Given task A:
Answer these questions about the court transcript, one line each:
(i) About how many documents does the rating agency's motion involve?
(ii) Against which company is the motion to compel for documents produced to the Department of Justice filed?
(iii) In what month did the Department of Justice indicate it was ready to serve a complaint?

Source excerpt:
* * * * * * * * *

THE COURT: Okay. We’ll try again. Be
seated.
Now, we’re starting with the rating
agency’s motion, and there’s some 10,000 documents;
is that right?

MS. WOOD: Yes, Your Honor.

THE COURT: Okay. And they’re all
protected — they’re all SARs reports?

MS. WOOD: They’re all — they are on a
log that Plaintiff has prepared of all documents
that are subject to the bank examiner privilege.

THE COURT: Okay. That’s what I meant.

Yes, I’m sorry.

MS. WOOD: Yes.

THE COURT: So the Plaintiffs want to take
the position that there’s no cause shown for any
There are some letters rogatory, I think, both from
Countrywide and the rating agencies.

MS. ROY: Standard & Poor’s, yes.

MS. EVANS: So if we could proceed, I’d
like to talk through the couple of motions to compel
that were on today.

THE COURT: Okay.

MS. EVANS: Are you all right with that?
Okay.
This is the original that I am filing on
the motion to compel for receipt of documents
produced to the Department of Justice.
(Counsel and the Court exchange documents.)
This is against JPMorgan.
In August, Your Honor, of this year,
JPMorgan announced that, in an SEC filing, that the
Department of Justice was conducting civil and
criminal investigations relating to its MBS matters
activities. Appended to that motion at Tab B is Page
204 of that disclosure, which discloses — JPMorgan
discloses that there are parallel investigations.
This is up on the right-hand top.

THE COURT: Okay. And what’s the
discovery issue?

MS. EVANS: What we would like is all of
the documents that were produced in connection with
the DOJ investigation. In September of this year,
the Department of Justice indicated that it was
ready to serve a complaint.
My understanding, from public
information — whether it’s accurate or not — is
the complaint did go to JPMorgan. It’s not public.

* * * * * * * * *

Given task B: Lay out as a numbered list everything in the records from the line that contains "genus: Orthetrum" down to the line that contains "genus: Troglodytes", both lines included. Leave out any blank lines.

Material for this exercise:

* * * * * * * * *

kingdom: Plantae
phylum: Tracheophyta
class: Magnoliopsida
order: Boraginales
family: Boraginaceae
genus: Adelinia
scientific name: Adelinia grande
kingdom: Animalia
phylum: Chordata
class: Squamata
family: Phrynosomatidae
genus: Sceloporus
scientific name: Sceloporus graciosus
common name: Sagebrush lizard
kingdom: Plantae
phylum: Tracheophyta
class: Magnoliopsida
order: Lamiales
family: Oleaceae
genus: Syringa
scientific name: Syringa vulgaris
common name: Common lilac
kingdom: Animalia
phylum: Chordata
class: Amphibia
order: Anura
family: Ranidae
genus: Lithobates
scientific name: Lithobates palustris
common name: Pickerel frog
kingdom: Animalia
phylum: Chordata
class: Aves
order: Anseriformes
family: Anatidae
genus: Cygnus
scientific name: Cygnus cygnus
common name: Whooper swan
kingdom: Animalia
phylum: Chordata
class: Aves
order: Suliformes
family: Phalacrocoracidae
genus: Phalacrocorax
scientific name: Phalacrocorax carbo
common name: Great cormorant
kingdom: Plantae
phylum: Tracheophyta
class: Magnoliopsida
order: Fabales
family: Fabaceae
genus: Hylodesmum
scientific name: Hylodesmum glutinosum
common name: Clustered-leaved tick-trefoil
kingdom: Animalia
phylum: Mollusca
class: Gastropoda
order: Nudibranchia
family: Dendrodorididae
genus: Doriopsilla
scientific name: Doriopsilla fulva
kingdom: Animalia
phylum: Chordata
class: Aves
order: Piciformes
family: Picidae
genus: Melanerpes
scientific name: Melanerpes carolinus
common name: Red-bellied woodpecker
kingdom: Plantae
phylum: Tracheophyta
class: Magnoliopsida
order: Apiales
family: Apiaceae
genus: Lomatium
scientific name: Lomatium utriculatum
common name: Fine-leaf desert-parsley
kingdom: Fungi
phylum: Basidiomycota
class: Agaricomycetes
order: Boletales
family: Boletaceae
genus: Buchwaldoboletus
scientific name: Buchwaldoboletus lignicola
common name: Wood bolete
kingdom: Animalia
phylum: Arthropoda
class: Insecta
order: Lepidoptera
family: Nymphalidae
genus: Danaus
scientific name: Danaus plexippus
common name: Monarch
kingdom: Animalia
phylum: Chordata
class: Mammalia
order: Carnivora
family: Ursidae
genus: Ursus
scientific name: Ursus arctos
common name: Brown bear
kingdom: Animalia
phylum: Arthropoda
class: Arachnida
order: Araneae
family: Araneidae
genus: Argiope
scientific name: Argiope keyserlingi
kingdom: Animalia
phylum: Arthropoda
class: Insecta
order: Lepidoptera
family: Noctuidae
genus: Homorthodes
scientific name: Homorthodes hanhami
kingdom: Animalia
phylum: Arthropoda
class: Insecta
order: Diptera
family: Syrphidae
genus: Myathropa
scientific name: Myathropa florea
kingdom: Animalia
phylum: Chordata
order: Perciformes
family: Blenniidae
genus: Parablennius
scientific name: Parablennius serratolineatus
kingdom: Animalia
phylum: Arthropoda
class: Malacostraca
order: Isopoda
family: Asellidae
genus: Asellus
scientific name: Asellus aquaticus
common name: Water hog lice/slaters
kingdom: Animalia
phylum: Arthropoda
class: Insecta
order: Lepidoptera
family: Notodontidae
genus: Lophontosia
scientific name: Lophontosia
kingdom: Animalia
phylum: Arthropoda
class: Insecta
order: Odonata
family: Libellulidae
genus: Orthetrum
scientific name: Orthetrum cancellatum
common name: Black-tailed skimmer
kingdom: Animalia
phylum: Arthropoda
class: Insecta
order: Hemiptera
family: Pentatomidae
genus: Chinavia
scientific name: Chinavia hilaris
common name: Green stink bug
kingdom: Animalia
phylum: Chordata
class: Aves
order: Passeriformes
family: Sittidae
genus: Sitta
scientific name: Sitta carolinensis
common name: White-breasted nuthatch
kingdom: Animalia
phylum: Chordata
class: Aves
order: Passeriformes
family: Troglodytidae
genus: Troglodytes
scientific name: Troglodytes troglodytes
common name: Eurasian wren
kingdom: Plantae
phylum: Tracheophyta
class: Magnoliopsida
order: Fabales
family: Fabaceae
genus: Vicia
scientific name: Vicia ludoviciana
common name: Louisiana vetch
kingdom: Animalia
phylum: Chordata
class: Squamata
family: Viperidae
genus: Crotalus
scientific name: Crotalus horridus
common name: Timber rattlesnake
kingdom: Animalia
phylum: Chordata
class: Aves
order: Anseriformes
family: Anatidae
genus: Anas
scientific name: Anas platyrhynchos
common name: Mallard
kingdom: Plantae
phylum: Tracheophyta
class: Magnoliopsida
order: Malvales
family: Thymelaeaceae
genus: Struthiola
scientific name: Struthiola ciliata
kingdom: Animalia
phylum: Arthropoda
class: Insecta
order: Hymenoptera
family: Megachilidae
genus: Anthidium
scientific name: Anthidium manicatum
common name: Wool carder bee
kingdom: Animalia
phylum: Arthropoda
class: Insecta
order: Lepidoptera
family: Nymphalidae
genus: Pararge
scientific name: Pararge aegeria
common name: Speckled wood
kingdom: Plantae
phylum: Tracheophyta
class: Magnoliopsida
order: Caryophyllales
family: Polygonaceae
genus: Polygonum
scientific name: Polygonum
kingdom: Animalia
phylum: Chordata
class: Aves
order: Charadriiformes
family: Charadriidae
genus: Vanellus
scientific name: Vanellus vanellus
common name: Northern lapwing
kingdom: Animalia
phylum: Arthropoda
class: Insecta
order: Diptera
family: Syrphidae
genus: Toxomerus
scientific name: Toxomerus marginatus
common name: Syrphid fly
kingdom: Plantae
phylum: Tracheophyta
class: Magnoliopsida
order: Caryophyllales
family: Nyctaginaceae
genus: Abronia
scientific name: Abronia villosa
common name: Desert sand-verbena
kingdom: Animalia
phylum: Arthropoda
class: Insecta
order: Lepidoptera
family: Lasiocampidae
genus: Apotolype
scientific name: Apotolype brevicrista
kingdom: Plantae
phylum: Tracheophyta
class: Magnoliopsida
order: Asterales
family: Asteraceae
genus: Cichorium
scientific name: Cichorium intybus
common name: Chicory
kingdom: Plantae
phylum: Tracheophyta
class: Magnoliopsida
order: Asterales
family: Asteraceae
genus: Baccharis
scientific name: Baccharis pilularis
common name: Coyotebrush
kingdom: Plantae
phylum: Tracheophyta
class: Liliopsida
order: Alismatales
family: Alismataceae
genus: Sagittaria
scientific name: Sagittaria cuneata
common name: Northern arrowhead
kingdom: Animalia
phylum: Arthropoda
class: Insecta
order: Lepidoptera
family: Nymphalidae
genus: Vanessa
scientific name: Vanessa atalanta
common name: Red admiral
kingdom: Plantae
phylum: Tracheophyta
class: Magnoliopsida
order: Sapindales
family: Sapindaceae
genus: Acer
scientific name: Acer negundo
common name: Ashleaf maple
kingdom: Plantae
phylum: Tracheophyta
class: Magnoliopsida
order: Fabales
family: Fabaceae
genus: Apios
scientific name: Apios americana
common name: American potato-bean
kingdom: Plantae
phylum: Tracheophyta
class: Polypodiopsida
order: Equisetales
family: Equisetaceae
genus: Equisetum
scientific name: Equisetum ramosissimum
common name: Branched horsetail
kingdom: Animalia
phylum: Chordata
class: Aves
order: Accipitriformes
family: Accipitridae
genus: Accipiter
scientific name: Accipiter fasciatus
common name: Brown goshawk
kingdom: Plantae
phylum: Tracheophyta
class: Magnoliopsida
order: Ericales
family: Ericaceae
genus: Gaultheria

* * * * * * * * *

Full response A:
(i) Some 10,000 documents.
(ii) JPMorgan.
(iii) September.

Full response B:
1. genus: Orthetrum
2. scientific name: Orthetrum cancellatum
3. common name: Black-tailed skimmer
4. kingdom: Animalia
5. phylum: Arthropoda
6. class: Insecta
7. order: Hemiptera
8. family: Pentatomidae
9. genus: Chinavia
10. scientific name: Chinavia hilaris
11. common name: Green stink bug
12. kingdom: Animalia
13. phylum: Chordata
14. class: Aves
15. order: Passeriformes
16. family: Sittidae
17. genus: Sitta
18. scientific name: Sitta carolinensis
19. common name: White-breasted nuthatch
20. kingdom: Animalia
21. phylum: Chordata
22. class: Aves
23. order: Passeriformes
24. family: Troglodytidae
25. genus: Troglodytes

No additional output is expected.